Assignment: Every line below between the one holding "30: (689, 439, 1.95)" and the one holding "43: (205, 189, 4.68)", inclusive, should be copied exactly, and no other line.

[Saved data entries]
• • • •
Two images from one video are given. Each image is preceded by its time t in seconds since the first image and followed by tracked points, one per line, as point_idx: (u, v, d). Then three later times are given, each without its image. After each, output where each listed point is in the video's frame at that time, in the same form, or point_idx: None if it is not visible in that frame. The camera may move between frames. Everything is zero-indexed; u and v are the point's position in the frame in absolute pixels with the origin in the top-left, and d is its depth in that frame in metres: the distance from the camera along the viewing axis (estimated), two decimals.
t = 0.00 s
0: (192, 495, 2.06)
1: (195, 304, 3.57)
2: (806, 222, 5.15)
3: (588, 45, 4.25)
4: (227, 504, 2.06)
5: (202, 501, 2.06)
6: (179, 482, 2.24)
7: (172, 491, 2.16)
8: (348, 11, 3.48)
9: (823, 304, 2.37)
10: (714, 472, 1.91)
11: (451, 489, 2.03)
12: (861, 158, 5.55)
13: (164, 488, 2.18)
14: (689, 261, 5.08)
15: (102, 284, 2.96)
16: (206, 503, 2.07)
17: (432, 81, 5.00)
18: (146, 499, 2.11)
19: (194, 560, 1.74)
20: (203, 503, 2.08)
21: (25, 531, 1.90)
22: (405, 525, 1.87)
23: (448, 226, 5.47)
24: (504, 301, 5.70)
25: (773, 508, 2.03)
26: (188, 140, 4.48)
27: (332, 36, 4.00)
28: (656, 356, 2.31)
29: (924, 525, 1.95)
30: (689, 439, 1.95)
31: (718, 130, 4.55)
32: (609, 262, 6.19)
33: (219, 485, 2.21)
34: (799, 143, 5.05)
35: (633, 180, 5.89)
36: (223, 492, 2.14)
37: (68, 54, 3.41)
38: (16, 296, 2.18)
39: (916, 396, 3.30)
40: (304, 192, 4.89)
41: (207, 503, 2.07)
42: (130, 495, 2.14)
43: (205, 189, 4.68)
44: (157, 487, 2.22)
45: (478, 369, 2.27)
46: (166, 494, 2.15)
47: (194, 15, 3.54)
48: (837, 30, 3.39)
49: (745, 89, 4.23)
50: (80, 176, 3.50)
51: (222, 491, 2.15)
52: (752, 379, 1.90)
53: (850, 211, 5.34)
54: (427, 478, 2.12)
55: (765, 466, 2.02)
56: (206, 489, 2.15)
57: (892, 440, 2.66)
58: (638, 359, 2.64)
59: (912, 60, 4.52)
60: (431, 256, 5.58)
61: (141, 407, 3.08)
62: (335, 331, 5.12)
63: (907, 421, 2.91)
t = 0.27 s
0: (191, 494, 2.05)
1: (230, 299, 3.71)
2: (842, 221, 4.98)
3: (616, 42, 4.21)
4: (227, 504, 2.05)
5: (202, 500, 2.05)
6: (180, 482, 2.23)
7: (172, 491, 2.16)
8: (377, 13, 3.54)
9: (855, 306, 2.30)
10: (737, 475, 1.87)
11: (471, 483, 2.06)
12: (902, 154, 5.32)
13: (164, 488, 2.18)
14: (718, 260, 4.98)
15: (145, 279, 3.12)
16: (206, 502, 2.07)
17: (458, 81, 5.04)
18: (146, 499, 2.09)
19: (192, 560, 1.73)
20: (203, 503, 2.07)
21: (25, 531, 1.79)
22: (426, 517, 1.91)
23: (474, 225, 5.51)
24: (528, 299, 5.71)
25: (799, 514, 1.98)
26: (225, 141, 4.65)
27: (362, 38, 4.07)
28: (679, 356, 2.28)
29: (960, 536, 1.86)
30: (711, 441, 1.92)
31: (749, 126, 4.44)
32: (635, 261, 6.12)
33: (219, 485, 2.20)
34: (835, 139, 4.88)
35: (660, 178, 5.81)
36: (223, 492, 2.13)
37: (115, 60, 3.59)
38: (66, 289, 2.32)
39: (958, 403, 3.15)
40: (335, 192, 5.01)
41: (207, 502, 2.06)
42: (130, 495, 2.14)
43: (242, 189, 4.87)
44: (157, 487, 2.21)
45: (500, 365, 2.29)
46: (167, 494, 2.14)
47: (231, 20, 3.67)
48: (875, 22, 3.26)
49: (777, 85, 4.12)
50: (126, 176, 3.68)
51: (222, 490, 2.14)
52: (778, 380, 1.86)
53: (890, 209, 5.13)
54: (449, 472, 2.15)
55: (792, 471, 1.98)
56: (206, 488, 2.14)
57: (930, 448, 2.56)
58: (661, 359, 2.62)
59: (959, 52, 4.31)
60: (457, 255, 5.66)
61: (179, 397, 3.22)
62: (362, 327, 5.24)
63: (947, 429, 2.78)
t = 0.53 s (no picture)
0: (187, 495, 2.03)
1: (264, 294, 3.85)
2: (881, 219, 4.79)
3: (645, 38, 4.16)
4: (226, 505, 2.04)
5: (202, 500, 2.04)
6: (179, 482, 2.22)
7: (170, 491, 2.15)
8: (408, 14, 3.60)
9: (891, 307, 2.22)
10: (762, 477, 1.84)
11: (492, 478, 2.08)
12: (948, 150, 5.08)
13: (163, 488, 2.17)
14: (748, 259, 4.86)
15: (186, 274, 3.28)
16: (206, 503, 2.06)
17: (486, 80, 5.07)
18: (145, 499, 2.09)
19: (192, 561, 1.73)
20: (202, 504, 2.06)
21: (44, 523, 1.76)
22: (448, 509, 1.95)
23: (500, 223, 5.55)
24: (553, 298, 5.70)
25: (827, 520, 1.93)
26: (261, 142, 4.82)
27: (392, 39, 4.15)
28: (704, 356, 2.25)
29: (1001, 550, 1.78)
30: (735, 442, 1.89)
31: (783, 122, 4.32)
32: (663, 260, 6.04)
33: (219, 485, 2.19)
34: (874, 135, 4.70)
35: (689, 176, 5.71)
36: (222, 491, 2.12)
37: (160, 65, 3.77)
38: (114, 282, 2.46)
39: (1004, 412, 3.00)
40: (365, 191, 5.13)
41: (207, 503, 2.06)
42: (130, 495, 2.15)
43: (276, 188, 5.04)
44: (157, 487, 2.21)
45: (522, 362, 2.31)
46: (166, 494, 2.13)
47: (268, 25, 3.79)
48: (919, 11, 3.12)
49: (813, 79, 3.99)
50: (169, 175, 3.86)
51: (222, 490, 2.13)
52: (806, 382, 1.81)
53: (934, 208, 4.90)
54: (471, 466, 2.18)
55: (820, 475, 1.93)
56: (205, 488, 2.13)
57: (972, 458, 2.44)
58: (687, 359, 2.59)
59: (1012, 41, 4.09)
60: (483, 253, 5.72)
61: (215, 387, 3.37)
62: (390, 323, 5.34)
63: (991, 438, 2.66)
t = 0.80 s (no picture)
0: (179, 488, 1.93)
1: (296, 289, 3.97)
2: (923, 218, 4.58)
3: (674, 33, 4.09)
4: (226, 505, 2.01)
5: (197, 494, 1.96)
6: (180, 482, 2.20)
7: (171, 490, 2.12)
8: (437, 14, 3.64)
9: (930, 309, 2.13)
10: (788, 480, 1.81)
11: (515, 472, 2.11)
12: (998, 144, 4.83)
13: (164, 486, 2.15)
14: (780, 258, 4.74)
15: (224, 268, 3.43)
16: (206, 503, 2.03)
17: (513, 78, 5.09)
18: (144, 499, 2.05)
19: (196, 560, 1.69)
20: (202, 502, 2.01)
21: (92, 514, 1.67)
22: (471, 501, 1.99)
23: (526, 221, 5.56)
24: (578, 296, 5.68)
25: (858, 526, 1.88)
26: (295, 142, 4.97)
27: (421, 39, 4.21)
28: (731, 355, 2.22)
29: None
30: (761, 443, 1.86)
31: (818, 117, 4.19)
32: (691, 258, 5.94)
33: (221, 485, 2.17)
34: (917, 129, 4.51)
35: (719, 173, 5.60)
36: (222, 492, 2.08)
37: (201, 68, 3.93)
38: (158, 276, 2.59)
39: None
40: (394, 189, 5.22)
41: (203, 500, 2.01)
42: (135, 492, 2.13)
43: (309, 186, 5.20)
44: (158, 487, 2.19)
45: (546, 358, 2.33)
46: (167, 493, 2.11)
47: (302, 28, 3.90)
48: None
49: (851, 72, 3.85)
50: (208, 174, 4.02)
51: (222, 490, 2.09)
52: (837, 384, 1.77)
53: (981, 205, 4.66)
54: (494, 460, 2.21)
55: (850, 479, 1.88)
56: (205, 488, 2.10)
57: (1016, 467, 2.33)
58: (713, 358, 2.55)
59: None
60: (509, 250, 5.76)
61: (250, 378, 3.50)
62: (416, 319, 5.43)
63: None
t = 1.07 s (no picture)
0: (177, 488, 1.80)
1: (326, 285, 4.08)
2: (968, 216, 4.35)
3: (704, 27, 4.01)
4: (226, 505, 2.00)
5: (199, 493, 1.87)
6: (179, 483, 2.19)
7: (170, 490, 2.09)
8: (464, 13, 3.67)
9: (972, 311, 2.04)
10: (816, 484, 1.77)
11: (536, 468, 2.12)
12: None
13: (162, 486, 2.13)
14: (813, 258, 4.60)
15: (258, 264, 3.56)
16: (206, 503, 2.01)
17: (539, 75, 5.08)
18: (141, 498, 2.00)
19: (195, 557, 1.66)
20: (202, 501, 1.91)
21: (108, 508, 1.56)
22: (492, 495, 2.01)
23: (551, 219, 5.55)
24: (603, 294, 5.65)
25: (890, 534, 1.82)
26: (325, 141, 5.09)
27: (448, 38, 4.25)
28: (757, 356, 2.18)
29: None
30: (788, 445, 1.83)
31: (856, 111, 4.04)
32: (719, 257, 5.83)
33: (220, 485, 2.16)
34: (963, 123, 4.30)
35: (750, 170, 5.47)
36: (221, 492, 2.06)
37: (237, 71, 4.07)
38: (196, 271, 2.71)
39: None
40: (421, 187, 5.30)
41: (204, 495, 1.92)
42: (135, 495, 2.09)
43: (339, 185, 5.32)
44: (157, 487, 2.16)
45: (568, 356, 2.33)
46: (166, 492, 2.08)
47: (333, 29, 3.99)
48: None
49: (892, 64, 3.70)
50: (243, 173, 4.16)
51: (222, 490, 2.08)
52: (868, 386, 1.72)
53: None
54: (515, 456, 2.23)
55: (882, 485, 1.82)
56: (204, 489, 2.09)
• • • •
Your response:
30: (689, 439, 1.95)
31: (718, 130, 4.55)
32: (609, 262, 6.19)
33: (219, 485, 2.21)
34: (799, 143, 5.05)
35: (633, 180, 5.89)
36: (223, 492, 2.14)
37: (68, 54, 3.41)
38: (16, 296, 2.18)
39: (916, 396, 3.30)
40: (304, 192, 4.89)
41: (207, 503, 2.07)
42: (130, 495, 2.14)
43: (205, 189, 4.68)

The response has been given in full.